BEGIN Text provided

Don't be afraid to loosen stuff up a bit.....you're not gonna fly outta your bindings.....lol

if you're a relatively new rider,.....you're probably tensing up a lot which causes all of those stabilizing muscles and tendons in your feet and ankles to work overtime. If your boots and bindings are too tight they're gonna be screaming
for room to move.

try to get comfy riding alittle looser in the saddle

that's my 2cents


----------



## shelbybeck (Feb 27, 2011)

Mat said:


> So last year was my first year with my own equipment, I bought a starter board, starter bindings (basically uncomfortable stuff, didn't know if I was going to like boarding, I fell in love, anyways....) and I bought good outerwear, or so I thought. I bought the burton moto boots, love the concept and the easy of not dealing with tying boots, but hate the feel (I think its the boots, not positive) anyways my feet always start throbbing after a few runs so I have to take a break, which sucks because I would rather be riding. sometimes, not always my feet fall asleep. Not sure if im doing something wrong or what. Just seeing other peoples experience and suggestions.

END Text provided
BEGIN Information

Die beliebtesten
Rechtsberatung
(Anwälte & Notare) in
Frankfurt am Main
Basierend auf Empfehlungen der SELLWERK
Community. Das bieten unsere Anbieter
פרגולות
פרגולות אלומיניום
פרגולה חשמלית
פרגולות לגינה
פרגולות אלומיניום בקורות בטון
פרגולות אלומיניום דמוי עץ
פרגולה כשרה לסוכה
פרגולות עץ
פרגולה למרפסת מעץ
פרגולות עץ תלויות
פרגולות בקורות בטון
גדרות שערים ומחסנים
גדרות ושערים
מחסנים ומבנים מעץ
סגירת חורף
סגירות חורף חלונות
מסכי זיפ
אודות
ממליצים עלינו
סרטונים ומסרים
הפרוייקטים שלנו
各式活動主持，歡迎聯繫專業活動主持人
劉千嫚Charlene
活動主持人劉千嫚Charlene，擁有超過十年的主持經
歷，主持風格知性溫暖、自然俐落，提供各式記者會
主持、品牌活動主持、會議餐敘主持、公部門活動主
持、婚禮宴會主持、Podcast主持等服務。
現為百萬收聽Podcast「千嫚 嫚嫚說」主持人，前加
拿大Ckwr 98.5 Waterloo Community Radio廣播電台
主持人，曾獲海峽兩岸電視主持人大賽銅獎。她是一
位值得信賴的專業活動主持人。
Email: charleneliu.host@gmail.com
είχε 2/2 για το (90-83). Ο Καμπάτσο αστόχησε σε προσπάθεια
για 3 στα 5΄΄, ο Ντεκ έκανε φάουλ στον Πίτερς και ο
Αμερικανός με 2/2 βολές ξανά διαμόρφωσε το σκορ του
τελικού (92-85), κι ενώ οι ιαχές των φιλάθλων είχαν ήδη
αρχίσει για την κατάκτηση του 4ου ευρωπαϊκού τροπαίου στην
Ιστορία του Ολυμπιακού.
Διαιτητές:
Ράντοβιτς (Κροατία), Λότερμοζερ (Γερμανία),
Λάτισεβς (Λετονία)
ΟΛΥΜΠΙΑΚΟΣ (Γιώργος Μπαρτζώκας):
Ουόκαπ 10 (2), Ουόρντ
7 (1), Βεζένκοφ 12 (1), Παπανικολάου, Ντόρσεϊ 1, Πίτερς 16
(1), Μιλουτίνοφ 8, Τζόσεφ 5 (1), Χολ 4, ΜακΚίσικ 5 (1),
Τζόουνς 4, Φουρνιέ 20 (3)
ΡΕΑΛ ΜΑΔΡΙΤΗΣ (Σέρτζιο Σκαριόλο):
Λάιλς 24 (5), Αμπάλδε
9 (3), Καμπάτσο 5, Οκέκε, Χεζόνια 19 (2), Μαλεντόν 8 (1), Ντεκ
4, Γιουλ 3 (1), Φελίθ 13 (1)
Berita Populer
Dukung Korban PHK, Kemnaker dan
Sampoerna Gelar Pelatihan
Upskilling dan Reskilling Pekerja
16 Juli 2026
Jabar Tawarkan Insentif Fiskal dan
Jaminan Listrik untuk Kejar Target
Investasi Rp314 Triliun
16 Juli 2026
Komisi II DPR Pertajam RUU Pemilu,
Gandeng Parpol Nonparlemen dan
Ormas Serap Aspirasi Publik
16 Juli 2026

END Information

Exercise set:
a – In the snowboarding forum thread, list every piece of gear that the quoted post by Mat says was bought.
b – Carry on the snowboarding forum thread from the point where it stops.

Responses for each task:
a – a starter board, starter bindings, good outerwear, the burton moto boots

b –
yes,.....I see now,....you are a relatively new rider....
I know it's hard when you first start out.,,,,but you have to try and
have the mindset to stay loose. when you tense up, things are gonna start
to burn, tingle and throb....lol

it will take some practice, ...but if you are aware of how much your body, legs and feet are tensing up,...you can adjust and try to take alittle bit looser of an approach. believe me I know it's hard, but awareness is the key.

also,....strengthening your feet and ankles is a good idea,....
calf raises (3 directions-straight, toes in, toes out)....rotating, flexing, etc
are all really good to keep all those muscles and stabilizing tendons/ligaments strong.

that being said.....if you intuitively feel your boots are a bad fit,...and nothing you try is helping....you may have to cut your losses.
I have a pair of burton grails and love em.....but that's just me

good luck man......I hope I helped some


----------



## trapper (Jan 15, 2013)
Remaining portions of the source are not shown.